» **DESCRIPTION OF THE TASK**: Scan the material below for the word "main", then copy every line in which it appears.

» **RECORDS FOR THIS TASK**:
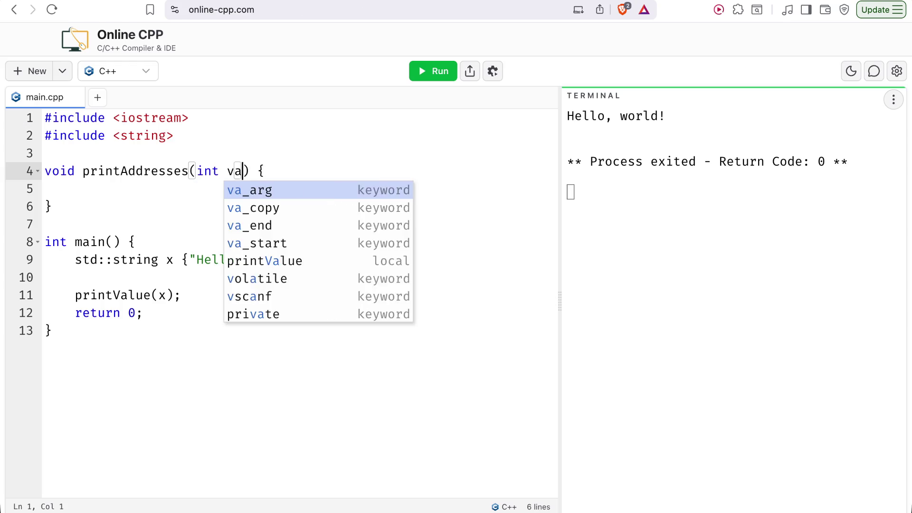
{"action": "type", "text": " int& ref"}
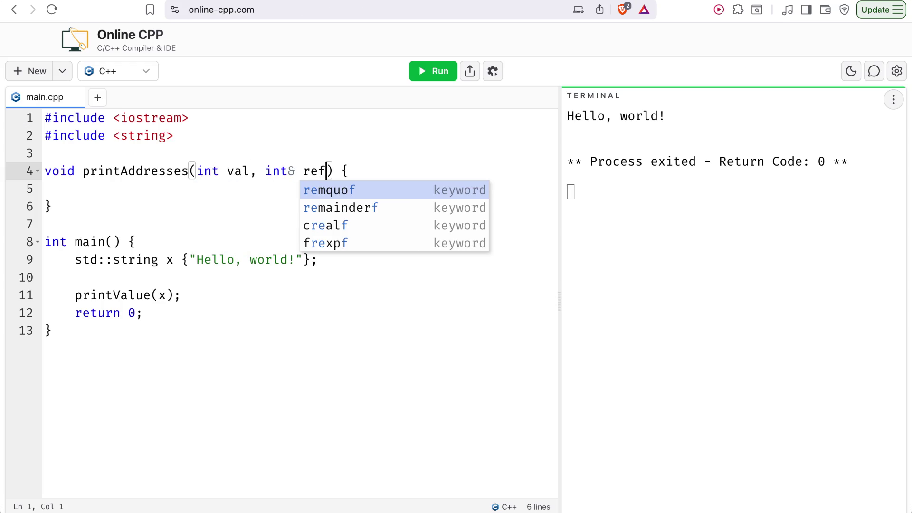
{"action": "left_click", "coordinate": [265, 171]}
{"action": "left_click", "coordinate": [255, 169]}
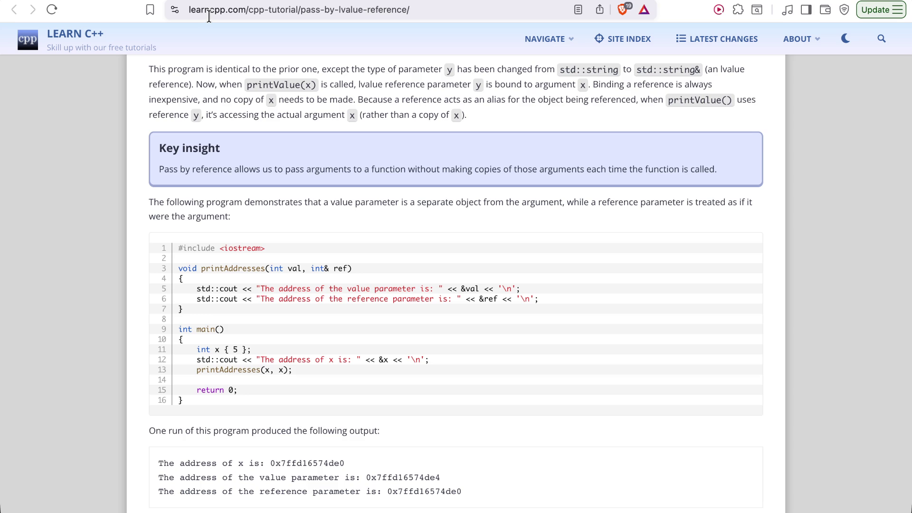
Change the call in main to printAddresses(x, x);
{"action": "key", "text": "ctrl+Tab"}
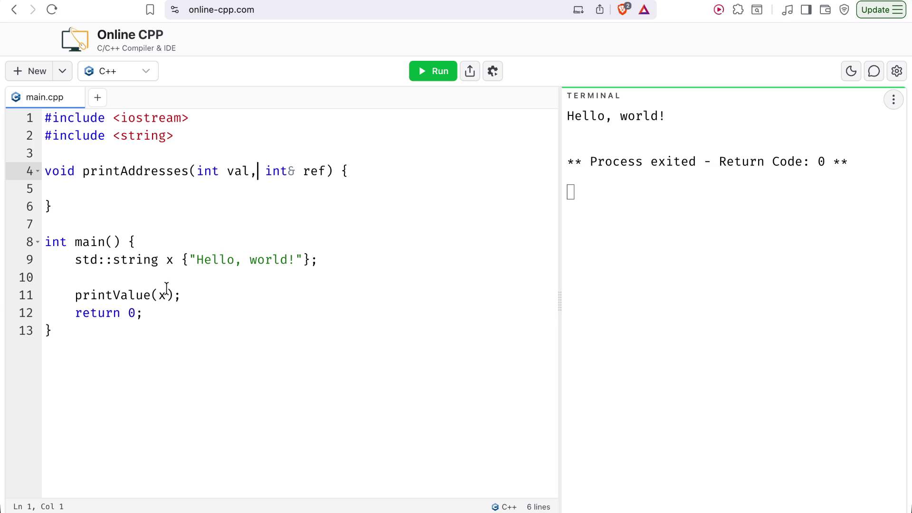
{"action": "left_click", "coordinate": [167, 295]}
{"action": "left_click_drag", "start_coordinate": [181, 296], "coordinate": [75, 296]}
{"action": "type", "text": "pri"}
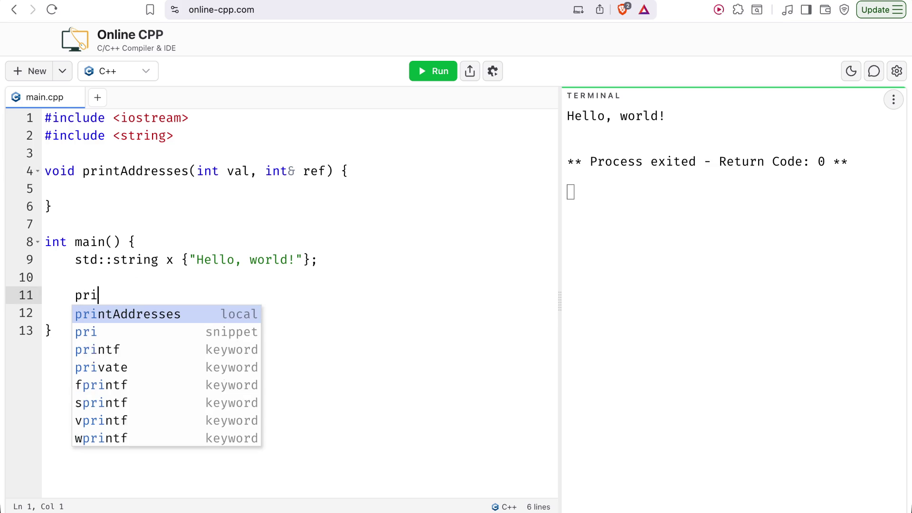
{"action": "type", "text": "ntAddere"}
{"action": "key", "text": "BackSpace"}
{"action": "key", "text": "BackSpace"}
{"action": "key", "text": "BackSpace"}
{"action": "type", "text": "resses(x, x"}
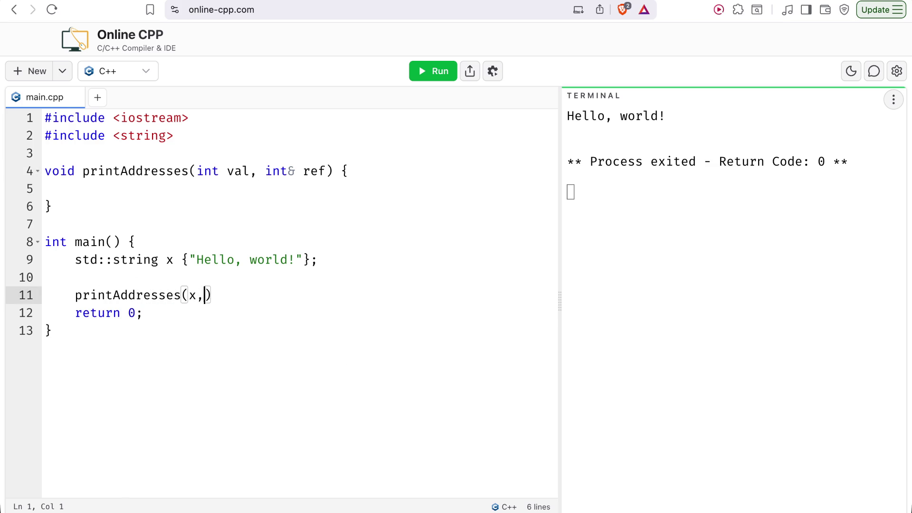
{"action": "type", "text": ");"}
Redeclare x in main as int x {5}
{"action": "left_click_drag", "start_coordinate": [158, 260], "coordinate": [75, 261]}
{"action": "type", "text": "int"}
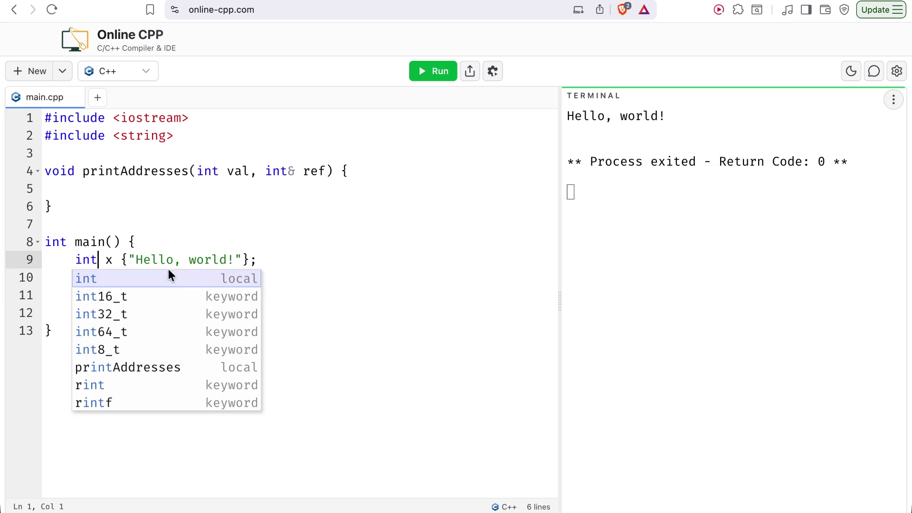
{"action": "left_click_drag", "start_coordinate": [235, 260], "coordinate": [134, 260]}
{"action": "key", "text": "BackSpace"}
{"action": "key", "text": "BackSpace"}
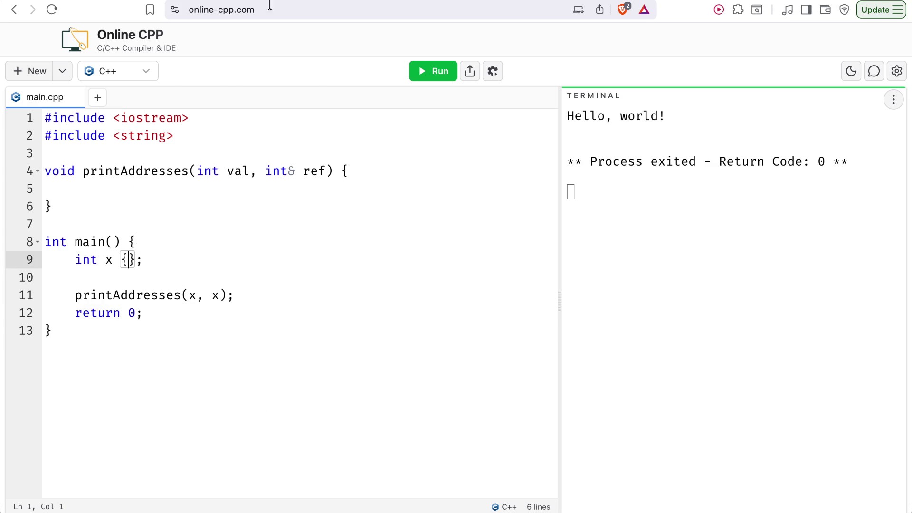
{"action": "key", "text": "ctrl+Tab"}
{"action": "key", "text": "ctrl+shift+Tab"}
{"action": "type", "text": "5"}
Add a cout line below x's declaration with the message 'The address of x is:'
{"action": "left_click", "coordinate": [163, 276]}
{"action": "key", "text": "Return"}
{"action": "key", "text": "Return"}
{"action": "key", "text": "Up"}
{"action": "key", "text": "ctrl+Tab"}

» **ANSWER TO THE PROBLEM**:
Change the call in main to printAddresses(x, x);
Redeclare x in main as int x {5}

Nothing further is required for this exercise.